Reproduce every line of the records below character for character, keeping the same line breaks.
━━━━━ Material for this task
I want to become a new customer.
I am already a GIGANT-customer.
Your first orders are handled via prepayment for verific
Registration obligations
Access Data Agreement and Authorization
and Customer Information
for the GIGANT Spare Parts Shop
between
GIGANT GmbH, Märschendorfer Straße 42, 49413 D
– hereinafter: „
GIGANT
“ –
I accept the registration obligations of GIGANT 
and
━━━━━━━━━━
• Response to the exercise:
I want to become a new customer.
I am already a GIGANT-customer.
Your first orders are handled via prepayment for verific
Registration obligations
Access Data Agreement and Authorization
and Customer Information
for the GIGANT Spare Parts Shop
between
GIGANT GmbH, Märschendorfer Straße 42, 49413 D
– hereinafter: „
GIGANT
“ –
I accept the registration obligations of GIGANT 
and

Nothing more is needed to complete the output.